Required tasks ▸
1. From the quiz-result thread, copy word for word the passage starting with "You are Form 2, *Angel*: The" and going on through "element of wind.".
2. Using the quiz-result thread, decide whether each statement agrees with it. Answer yes or no for each, and quote the thread's deciding words exactly.
(a) The Angel Form is associated with the element of wind.
(b) The Vampire's sign is the full moon.
(c) The Demon is Form 8.
3. In the quiz-result thread, rewrite the paragraph beginning "As a member of Form 2" as a short list that keeps its main facts.

Text ▸

------------

I've tried your link a few times, but can't get through:  I guess it doesn't like me. . .


----------



## Genus (May 9, 2004)

You are Form 2, *Angel*: The Pure.

_"And The Angel rose as holy protector for
all that was created. She fought with honor
and valor to serve the good of the world. But
the coming of the mankind was her downfall; and
end to purity."_

Some examples of the Angel Form are Michael
(Christian) and Hercules (Greek).
The Angel is associated with the concept of virtue,
the number 2, and the element of wind.
Her sign is the zenith sun.

As a member of Form 2, you are a person of your
word. You generally keep your promises and
give everything you do your best. Although
some people see you as overbearing sometimes,
you know that you have to stay true to yourself
and do what's right. Angels are the best
friends to have because they are brutally
honest.


----------



## Yvienn (May 11, 2004)

You are Form 9, *Vampire*: The Undying. _"And The Vampire was all that remained on the blood drowned creation. She attempted to regrow life from the dead. But as she was about to give the breath of life, she was consumed in the flame of The Phoenix and the cycle began again."_ Some examples of the Vampire Form are Hades (Greek) and Isis (Egyptian). The Vampire is associated with the concept of death, the number 9, and the element of fire. Her sign is the eclipsed moon. As a member of Form 9, you are a very realistic individual. You may be a little idealistic, but you are very grounded and down to earth. You realize that not everything lasts, but you savor every minute of the good times. While you may sometimes find yourself lonely, you have strong ties with people that will never be broken. Vampires are the best friends to have because they are sensible.


Well, that was quite surprising. I am fond of vampires but have never thought I could be one of them...


----------



## Lacedaemonian (May 15, 2004)

You are Form 8, *Demon*: The Destroyer. _"And The Demon took advantage of the chaos and seized civillization. With grace and style, Demon slit The Goddess's belly and drowned the world in her blood. The Goddess, The Demon, and the world were no more."_ Some examples of the Demon Form are Seth (Egyptian) and The Horsemen of the Apocalypse (Christian). The Demon is associated with the concept of destruction, the number 8, and the element of earth. His sign is the full moon. As a member of Form 8, you are a very strong willed individual. You don't let others' opinions sway your own and you're usually not afraid to speak your mind. However, some may see you as a bit overly passionate but it's just because you never back down from your values. No matter what, you always do everything with style. Demons are the best friends to have because they will back you up.

------------

Source data ▸
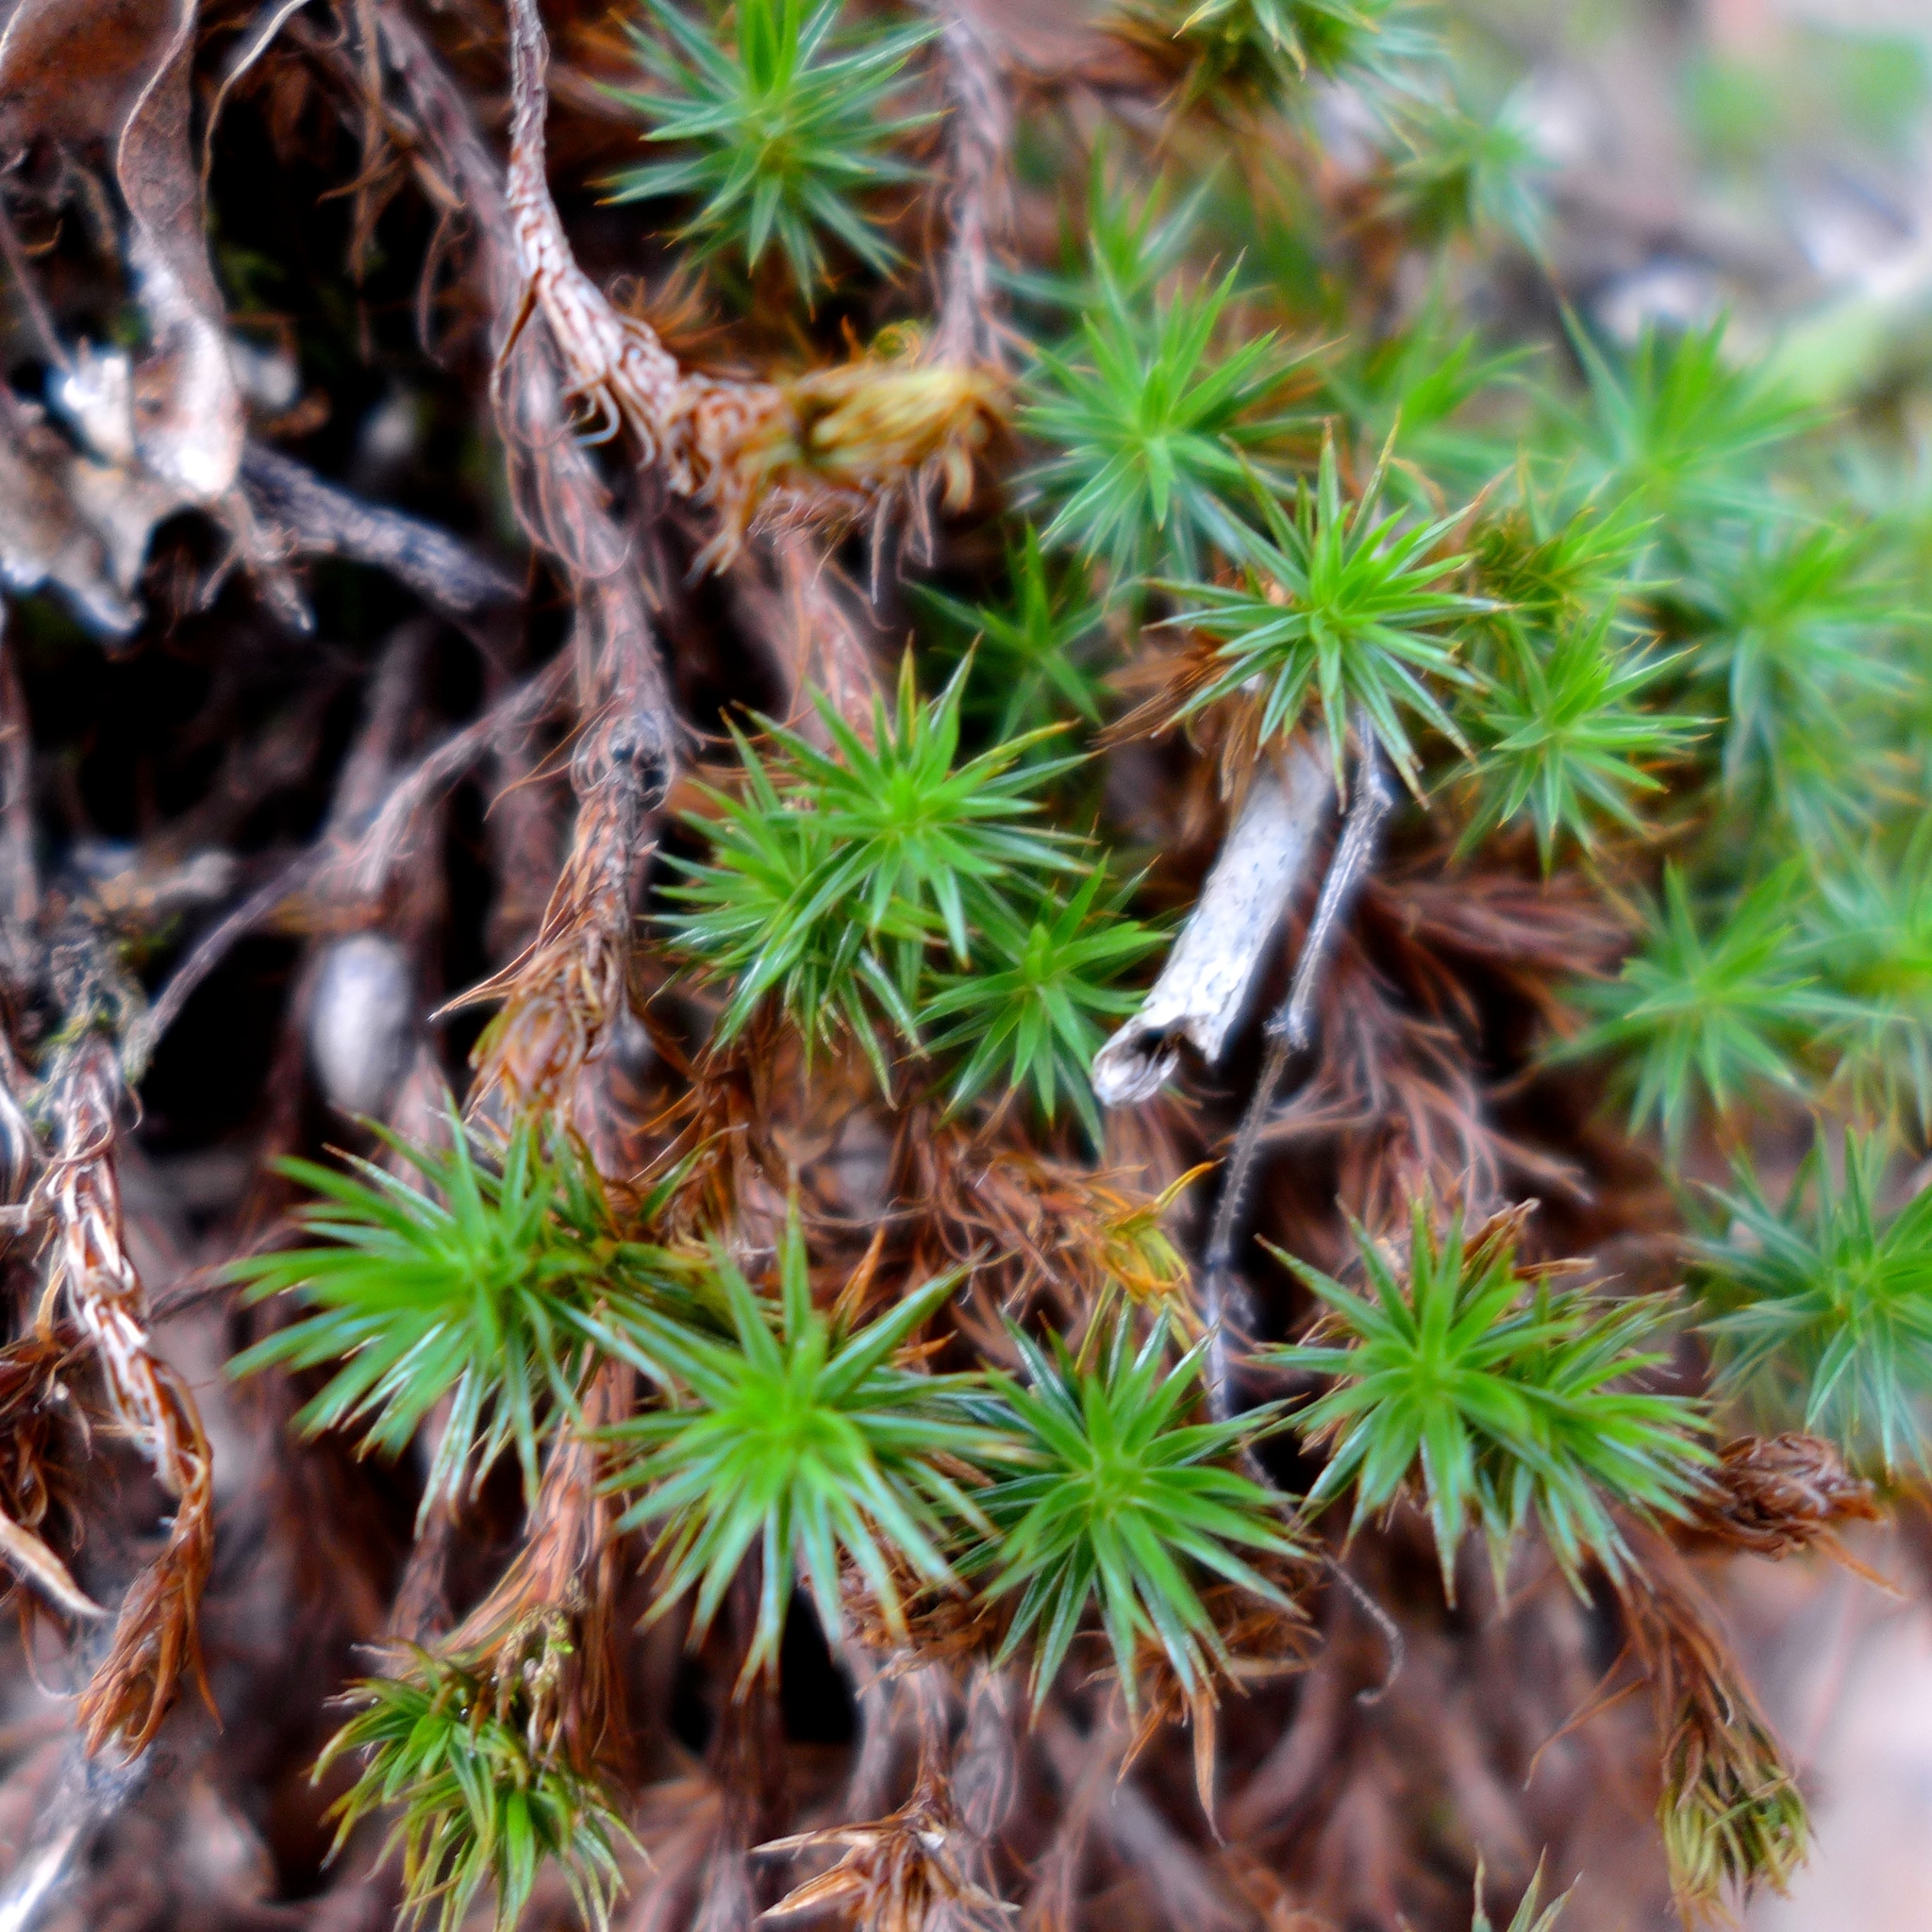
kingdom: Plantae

------------

Outputs ▸
1.
You are Form 2, *Angel*: The Pure.

_"And The Angel rose as holy protector for
all that was created. She fought with honor
and valor to serve the good of the world. But
the coming of the mankind was her downfall; and
end to purity."_

Some examples of the Angel Form are Michael
(Christian) and Hercules (Greek).
The Angel is associated with the concept of virtue,
the number 2, and the element of wind.

2.
(a) Yes: "the number 2, and the element of wind."
(b) No: "Her sign is the eclipsed moon."
(c) Yes: "You are Form 8, *Demon*: The Destroyer."

3.
- Form 2 members are people of their word who generally keep their promises.
- They give everything they do their best.
- Some see them as overbearing at times, but they stay true to themselves and do what's right.
- Angels are the best friends to have because they are brutally honest.